I have a dataframe (df) with multiple columns, and want to check if a group of potential variables may predict an outcome.
My dataframe would be something like this:
df <- data.frame(
dependent_variable = c("A", "A","A","B","B"),
variable1 = c("3","5","2","1","6"),
variable2 = c("4","2","3","4","0"),
variable3 = c("b","c","b","a","c"),
variable4 = c("13","6","20","8","10"),
variable5 = c("5","5","2","3","1"),
variable6 = c("group1","group1","group2","group2","group2"),
variable7 = c("1","2","1","3","2"))
From previous analyses, I know that one of the variables is an actual predictor, so I am interested in a model with two covariates to start.
Then, I first create an empty dataframe to store all the information I may require to compare my models:
results <- data.frame(variable = character(), coefficient = numeric(), p_value = numeric(), AIC = numeric(), stringsAsFactors = FALSE)
Then I wrote the next loop to iterate the model across the potential predictors:
# dependent_variable: my outcome
predictor_variables <- c("variable1", "variable2", "variable3", "variable4", "variable5")
# Loop to iterate across my independent variables
for (variable in predictor_variables) {
# formula
formula <- paste("dependent_variable", paste("~", paste(variable, collapse = "+")))
# logistic model
model <- glm(formula, data = df, family = "binomial")
# Coefficients and p-values
coefficients <- coef(model)
p_values <- summary(model)$coefficients[, "Pr(>|z|)"]

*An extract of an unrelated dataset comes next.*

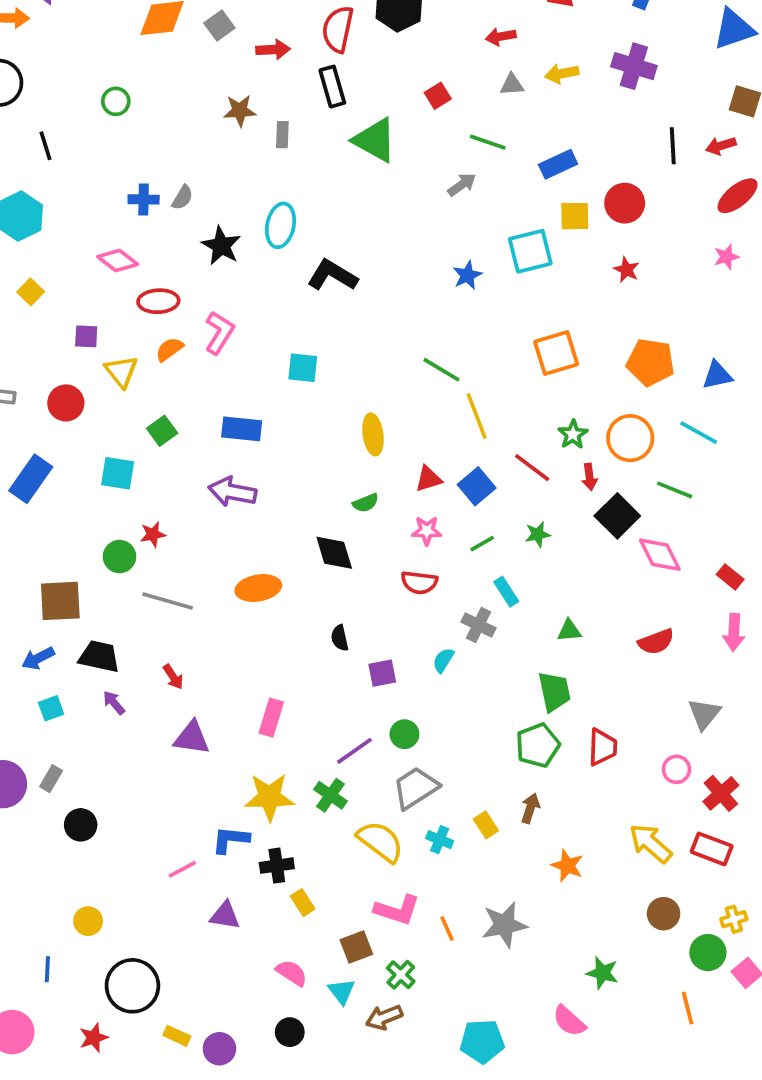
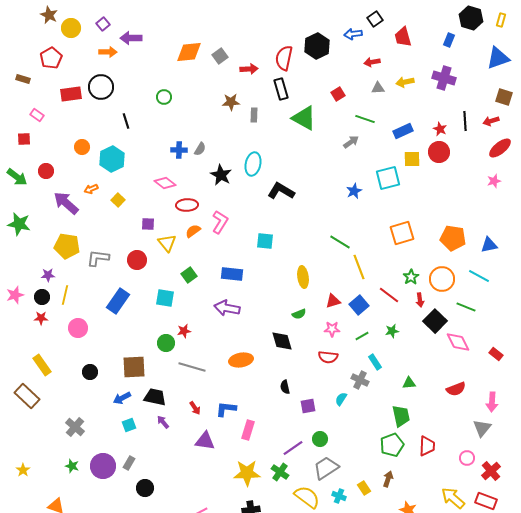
red star: (627, 270) -> (440, 129), moved
pink arrow: (734, 632) -> (492, 402), moved
blue L-shape: (231, 840) -> (226, 409), moved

# Akaike information criterion
aic <- AIC(model)
# Store the results in the dataframe
results <- rbind(results, data.frame(variable = variable, coefficient = coefficients[2], p_value = p_values[2], AIC = aic))
}
There is a problem in the formula because I get this error message back:
Error in terms.formula(formula, data = data) :
invalid model formula in ExtractVars
Thanks if someone knows how to fix it!